PROMPT 1 ->
In the BaMbuti notes, what was rubbed into the cuts on Turnbull's forehead?
PROMPT 2 ->
Turn the paragraph in the BaMbuti notes that begins "It seems that physical alteration ritual" into a short bulleted list of its main facts.

Ceremony where the girls in the Pygmy society transition from young children into respected adult women with responsibilities and obligations

Ceremony with many villager-oriented restrictions that, over a period of months, transform the Pygmy/Village boys into men through a series of torturous and cruel tasks

-Ancestors vs the Living:
Pygmy accept the fact that it is important to honor their past ancestors, but also believe that the living are just as important as the dead
* Ancestors represent a whole
other world of superstition and
supernatural belief

-One with the Forest
“The forest is our home; when we leave the forest, or when the forest dies, we shall die. We are the people of the forest”

Chapters 1-5
Chapter 1
1. In chapter one we are introduced to Kenge, Turnbull’s right hand man and assistant. He is from the BaMbuti tribe but works in the village in one of hotels and considers himself very highly and to be a jack of-all trades.
a. The BaMbuti who inhabit the Ituri forest are perfectly adapted for what it takes to survive in the forest without additional plantation or farming. They have found the forest to be a source of everything they desire for life to offer.
2. Physically the BaMbuti people are of petite build, which allows them to travel stealthily through the undergrowth, and remain almost invisible. Yet, despite their humble stature, they are powerful hunters. They are known to kill animals as large as elephants.
3. As far as dress goes, as is mentioned in this chapter, it is common for them to wear simple, practical loincloth made from the bark of a tree. Women modify this clothing so that it hangs much longer in the back because it is aesthetically pleasing when performing dances.
a. Their clothing, their dances, and their singing are all methods through which they express themselves, and all interact together to create meaning for the group. Their singing and dancing is often performed out of reverence for their god of the forest, and the way that they decorate themselves makes this more pleasing for those partaking in the expression.
4. It seems that physical alteration ritual is necessary for a male member of the group to be considered of age. The ceremony that was performed on Turnbull gave him a status and a place within the tribe. Three hunters carved marks into his forehead and then rubbed in a magic ash into those cuts. These marks not only labeled him a hunter, but an eligible bachelor, and permanent member of the group. This ceremony ties each member of the group to one another, and to the forest, which is their lifeline.

Chapter 2
5. The second chapter describes an interesting way in how they deal with death. Two deaths are prominent in this chapter; that of a young girl, and that of an older woman, Balekimito.
a. These deaths are both very similar and very different in the ways that the BaMbuti people handle them. In this chapter, each death was both a tremendous happening, and a normal part of everyday life.
6. It was interesting how the BaMbuti would mourn their losses in accordance with the Negro customs only so far, and then they would abandon all pretext and return to their state of indifference, or even humor.
a. It was also interesting also to note the role that humor seemed to play with regard to processing death, or other negative occurrences among the tribes people. In many instances, the delivery of bad news was received with a joke and a laugh rather than concern for those being directly affected by the circumstance. However, this humor only went so far.
7. In the death of the young girl, Cephu's daughter, humor was the most prevalent coping mechanism. Followed by a song to the molimo, despite their distance to the forest.
8. Following Balekimito's death however, humor was not an option. The tribe was struck much more deeply by this death.
9. Mourning was expressed in very obvious ways, and nearly everyone in the tribe took part in the mourning process, which is apparently not a customary process for the BaMbuti, unless they were in close proximity to the Negro tribe.

INFORMATION PROVIDED ->
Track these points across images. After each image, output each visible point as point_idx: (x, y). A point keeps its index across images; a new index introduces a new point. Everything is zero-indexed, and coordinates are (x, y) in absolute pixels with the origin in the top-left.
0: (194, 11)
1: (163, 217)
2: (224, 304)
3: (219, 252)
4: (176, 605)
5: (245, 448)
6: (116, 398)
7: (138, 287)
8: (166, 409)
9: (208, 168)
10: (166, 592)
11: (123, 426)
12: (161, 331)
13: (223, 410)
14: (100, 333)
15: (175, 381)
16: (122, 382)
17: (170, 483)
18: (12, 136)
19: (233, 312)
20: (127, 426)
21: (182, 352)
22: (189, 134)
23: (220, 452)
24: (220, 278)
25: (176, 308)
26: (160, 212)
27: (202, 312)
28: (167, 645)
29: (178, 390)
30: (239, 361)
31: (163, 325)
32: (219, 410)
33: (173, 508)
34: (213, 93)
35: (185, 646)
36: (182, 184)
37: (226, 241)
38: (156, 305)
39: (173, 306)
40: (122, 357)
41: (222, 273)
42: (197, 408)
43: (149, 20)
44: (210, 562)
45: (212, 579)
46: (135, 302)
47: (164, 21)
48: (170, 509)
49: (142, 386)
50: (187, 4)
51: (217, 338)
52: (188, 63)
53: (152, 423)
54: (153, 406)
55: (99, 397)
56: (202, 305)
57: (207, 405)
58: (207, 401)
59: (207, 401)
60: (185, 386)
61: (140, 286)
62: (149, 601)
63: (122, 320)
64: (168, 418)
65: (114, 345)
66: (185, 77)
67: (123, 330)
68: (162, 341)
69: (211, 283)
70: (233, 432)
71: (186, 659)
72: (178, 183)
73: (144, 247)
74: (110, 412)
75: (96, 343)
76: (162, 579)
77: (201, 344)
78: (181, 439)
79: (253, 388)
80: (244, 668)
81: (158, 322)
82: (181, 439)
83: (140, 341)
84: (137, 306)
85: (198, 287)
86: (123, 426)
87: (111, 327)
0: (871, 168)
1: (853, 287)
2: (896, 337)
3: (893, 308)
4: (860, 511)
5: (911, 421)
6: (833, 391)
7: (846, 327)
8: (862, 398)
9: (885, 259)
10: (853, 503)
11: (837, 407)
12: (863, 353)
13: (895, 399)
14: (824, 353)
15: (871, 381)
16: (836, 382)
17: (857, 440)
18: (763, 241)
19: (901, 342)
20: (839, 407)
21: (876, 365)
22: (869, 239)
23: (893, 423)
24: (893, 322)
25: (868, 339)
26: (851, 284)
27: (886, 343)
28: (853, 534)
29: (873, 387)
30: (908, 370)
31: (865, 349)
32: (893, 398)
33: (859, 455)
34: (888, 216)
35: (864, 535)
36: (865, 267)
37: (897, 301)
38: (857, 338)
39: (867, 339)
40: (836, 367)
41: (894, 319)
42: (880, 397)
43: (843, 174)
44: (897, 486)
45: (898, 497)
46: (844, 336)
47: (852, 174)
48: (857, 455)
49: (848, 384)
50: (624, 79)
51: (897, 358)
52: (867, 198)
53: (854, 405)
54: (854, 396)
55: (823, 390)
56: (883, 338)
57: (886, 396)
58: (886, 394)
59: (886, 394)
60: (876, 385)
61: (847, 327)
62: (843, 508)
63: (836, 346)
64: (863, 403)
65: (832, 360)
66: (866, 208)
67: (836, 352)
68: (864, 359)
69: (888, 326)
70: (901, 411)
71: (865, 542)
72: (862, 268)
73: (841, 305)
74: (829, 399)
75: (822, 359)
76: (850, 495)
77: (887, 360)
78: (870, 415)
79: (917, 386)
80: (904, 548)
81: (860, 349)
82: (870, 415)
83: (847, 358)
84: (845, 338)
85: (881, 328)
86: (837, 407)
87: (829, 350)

CORRECT ANSWER 1 ->
Magic ash.

CORRECT ANSWER 2 ->
- A physical alteration ritual seems necessary for a male member of the group to be considered of age.
- The ceremony performed on Turnbull gave him a status and a place within the tribe.
- Three hunters carved marks into his forehead and rubbed a magic ash into the cuts.
- The marks labeled him a hunter, an eligible bachelor and a permanent member of the group.
- The ceremony ties each member of the group to one another and to the forest, their lifeline.